Kinderbetreuung - Ministerin trifft nächste Woche rote Länderchefs
Wien (APA) - In den Streit um die Finanzierung des Kindergartenausbaus könnte nun wieder Bewegung kommen: Familienministerin Juliane Bogner-...
Wien (APA) - In den Streit um die Finanzierung des Kindergartenausbaus könnte nun wieder Bewegung kommen: Familienministerin Juliane Bogner-Strauß (ÖVP) kommt dem Wunsch der roten Länderchefs nach und lädt den burgenländischen Landeshauptmann Hans Niessl, seinen Kärntner Kollegen Peter Kaiser und den Wiener Bildungsstadtrat Jürgen Czernohorszky (alle SPÖ) am kommenden Mittwoch zu einem Gespräch.

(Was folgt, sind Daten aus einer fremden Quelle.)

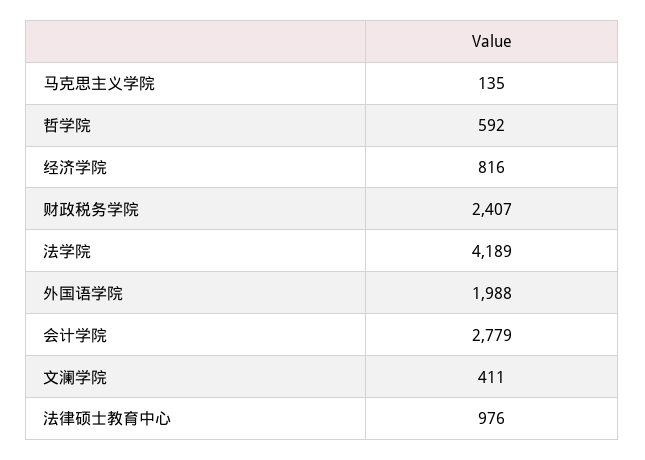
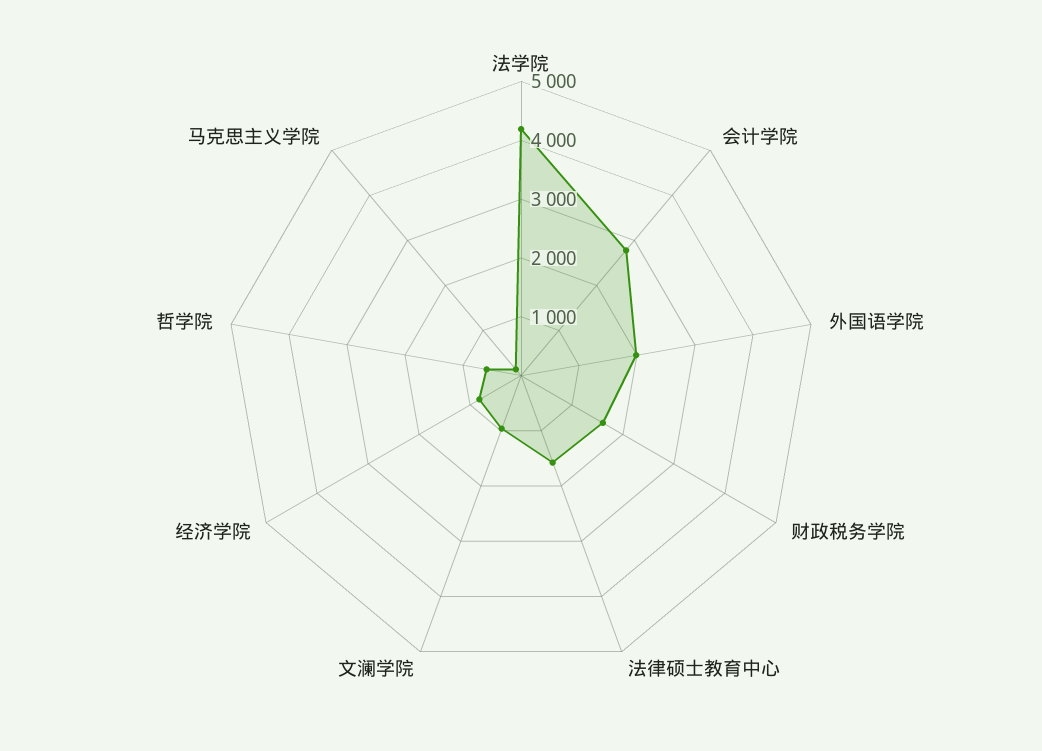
财政税务学院: 2407 -> 1600
文澜学院: 411 -> 1000
法律硕士教育中心: 976 -> 1600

Die Ministerin habe am gestrigen Donnerstag mit Landeshauptmann Kaiser telefoniert, kommende Woche sollen nun bei einer Gesprächsrunde mit allen drei SPÖ-geführten Ländern noch Details besprochen werden, hieß es am Freitag aus Bogners Büro zur APA.

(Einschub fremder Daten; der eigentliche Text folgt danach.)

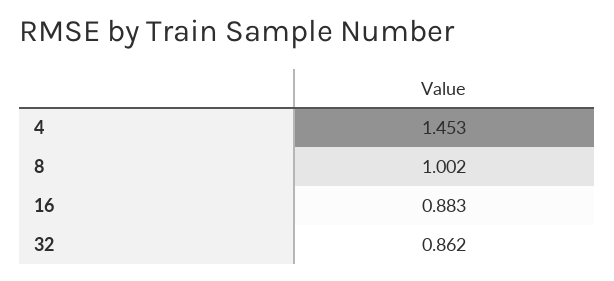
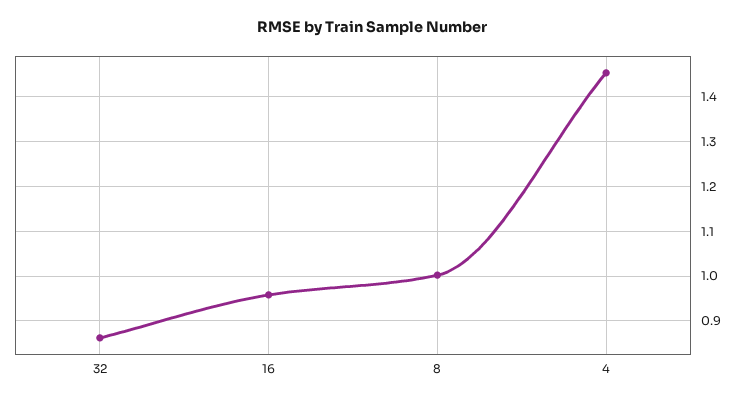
16: 0.883 -> 0.96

Kärnten, Burgenland und Wien sind verärgert, weil die Bundesregierung schon vor ein paar Wochen öffentlichkeitswirksam eine Einigung zu Kindergartenausbau und Sprachförderung präsentiert hat - die allerdings nur mit den schwarz regierten Ländern akkordiert war. Dass die 142,5 Mio. Euro auf die anderen Länder aufgeteilt werden, sollten sie die 15a-Vereinbarung nicht unterschreiben, werteten die SPÖ-Länderchefs zuletzt gar als Erpressungsversuch - das Ministerium bekräftigt dazu, dass diese Regelung nicht neu sei.

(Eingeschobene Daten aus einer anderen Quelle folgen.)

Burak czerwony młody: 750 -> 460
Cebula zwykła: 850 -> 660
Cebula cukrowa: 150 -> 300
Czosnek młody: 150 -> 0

Auch bleibt Bogner-Strauß dabei, dass das Kopftuchverbot für Kindergartenkinder und Regeln für islamische Kindergärten Bestandteil des Vertrags zur Kindergartenfinanzierung bleiben. Das Kopftuchverbot ist auch in einem künftigen „Wertekatalog“ enthalten, Pädagogen sollen demnach ein klärendes Gespräch mit den Eltern führen und eine „Vereinbarung erarbeiten“, etwa dass „das Kopftuch in der Garderobe abzulegen“ sei. Als Bildungssprache wird explizit Deutsch vorgeschrieben. Für die sprachliche Frühförderung selbst soll es einen neuen, einheitlichen Spracherhebungsbogen geben. Pädagoginnen, die Sprachförderung anbieten, müssen außerdem selbst bessere Sprachkenntnisse nachweisen und dem Ministerium werden unangekündigte Hospitationen erlaubt.